(Saved data entries)
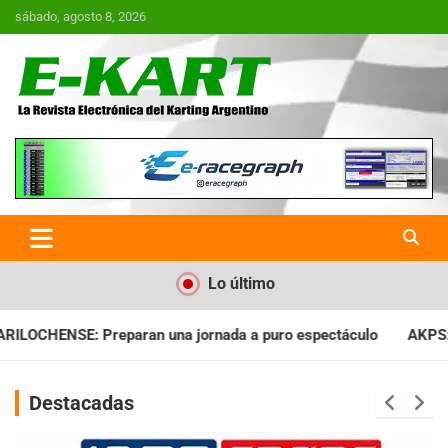
Saltar
sábado, agosto 8, 2026
al
contenido
E-Kart.com.ar | La Revista
Electrónica del Karting en
Argentina
Lo último
nada a puro espectáculo
AKPS: Intervino la IGJ y oficializó e
Destacadas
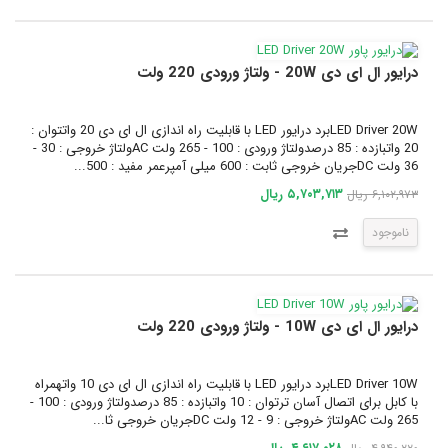
درایور ال ای دی 20W - ولتاژ ورودی 220 ولت
LED Driver 20Wبرد درایور LED با قابلیت راه اندازی ال ای دی 20 واتتوان :
20 واتبازده : 85 درصدولتاژ ورودی : 100 - 265 ولت ACولتاژ خروجی : 30 -
36 ولت DCجریان خروجی ثابت : 600 میلی آمپرعمر مفید : 500...
۵,۷۰۳,۷۱۳ ریال
۶,۱۰۲,۹۷۳ ریال
ناموجود
درایور ال ای دی 10W - ولتاژ ورودی 220 ولت
LED Driver 10Wبرد درایور LED با قابلیت راه اندازی ال ای دی 10 واتهمراه
با کابل برای اتصال آسان ترتوان : 10 واتبازده : 85 درصدولتاژ ورودی : 100 -
265 ولت ACولتاژ خروجی : 9 - 12 ولت DCجریان خروجی ثا...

Problem description:
Whenever the word "درصدولتاژ" occurs in a line above, copy that line.

Response to this exercise:
20 واتبازده : 85 درصدولتاژ ورودی : 100 - 265 ولت ACولتاژ خروجی : 30 -
با کابل برای اتصال آسان ترتوان : 10 واتبازده : 85 درصدولتاژ ورودی : 100 -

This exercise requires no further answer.